Dead to Rights: Retribution

Dead to Rights: Reckoning

Dead to Rights II

Dead to Rights II

More in this Series
 Written by Chris Reiter  on January 08, 2003

Full Review: You have the right to remain dead. Anything you say will not be heard, because you're gone, moron!


The "to be PlayStation 2 exclusive" turned Xbox exclusive, turned limited time Xbox exclusive, turned improved multi-system port is now home where it was meant to be originally in a surprising line of events. Dead to Rights as you probably already know is Namco's Max Payne-esque release where you're that one guy that needs to kill everybody, everywhere, for whatever reason. Except, unlike Max Payne, Dead to Rights was meant for console play. Being a console oriented game; Dead to Rights is quite the unexpected surprise for the Holiday season.

Anti-heroes have become the new role model of our time. Jack Slate isn't much different from your typical good guy turned bad, really bad. It was a day like any other day, and Officer Slate was on the case out to bust another crime. The crime: Jack's father has been put to rest. The victim: Jack, after he ends up in a situation of being framed for a crime he never committed. Now on death row, it's not just the bad guys out to kill Jack anymore, the police want Jack dead as well. You must live the life of a man everyone wants dead in order to solve the mystery of who killed your father, and most of all, who wants to kill you.

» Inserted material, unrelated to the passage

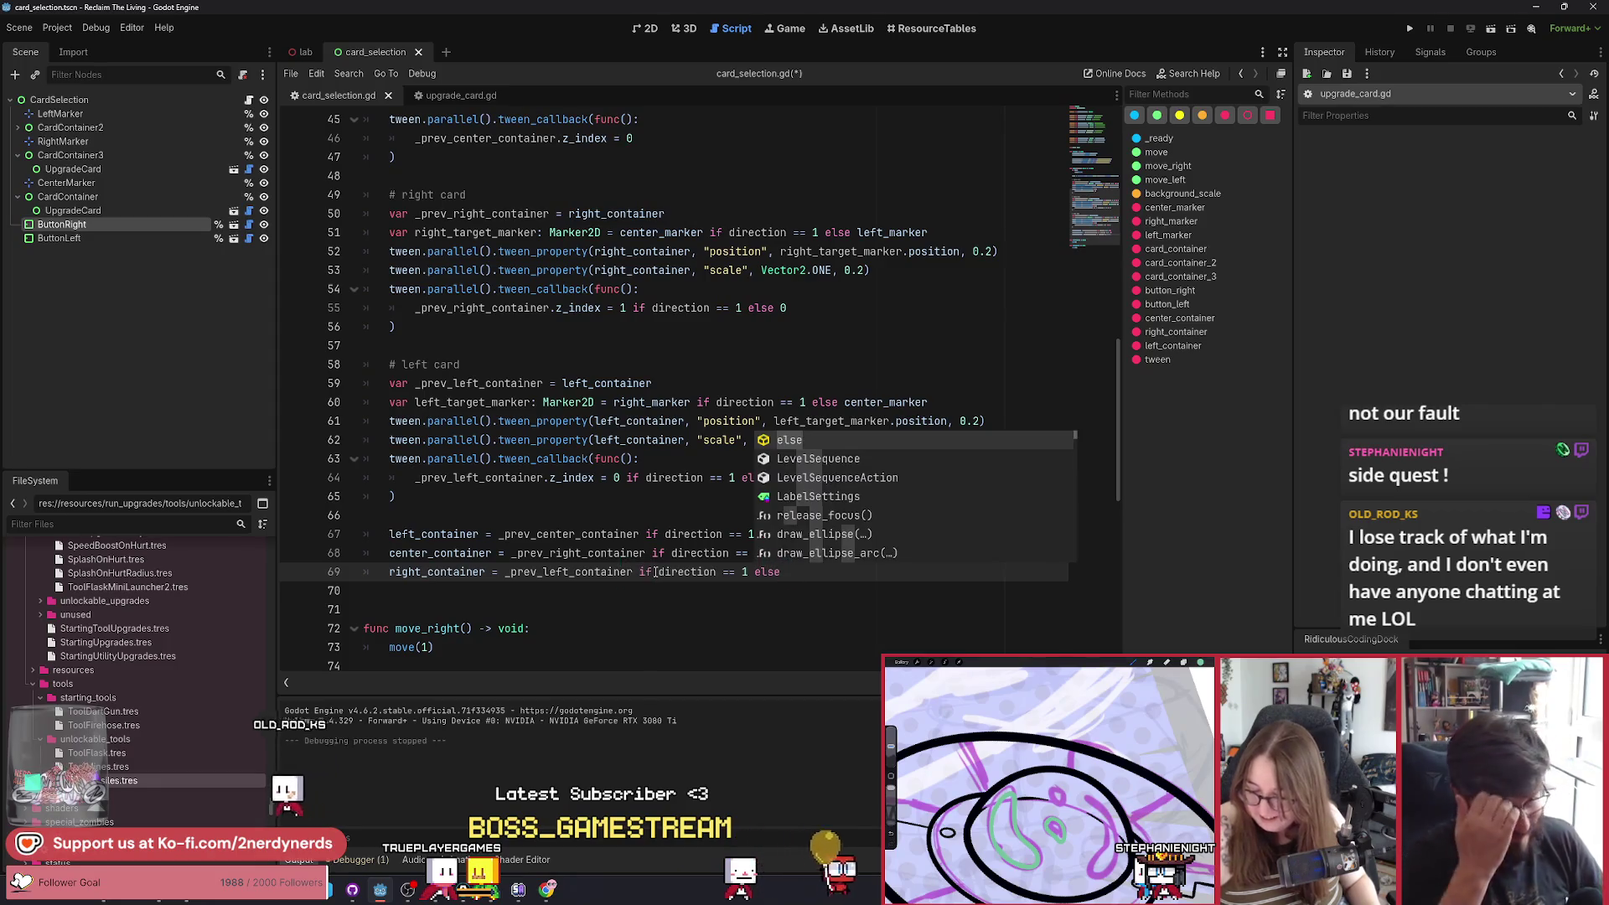
left_click(646, 610)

Relating Dead to Rights to Max Payne is not only necessary because the games follow a similar shoot everybody and everything style, but also because the characters in each game are almost dead on, face-to-face, the same from what they're capable of. Max Payne introduced to gamers the first realization of how much fun it'd be to take The Matrix film's bullet time effect and use it (which is basically slowing down people and objects in motion further letting the player shoot the bad guys in midair). Max Payne was even a cop, who stumbled upon his family being murdered, and was forced to head into a downward spiral of relentless police chases and bad guy showdowns until the story came to a close. So in a way, Namco is saying, "Money see, money do."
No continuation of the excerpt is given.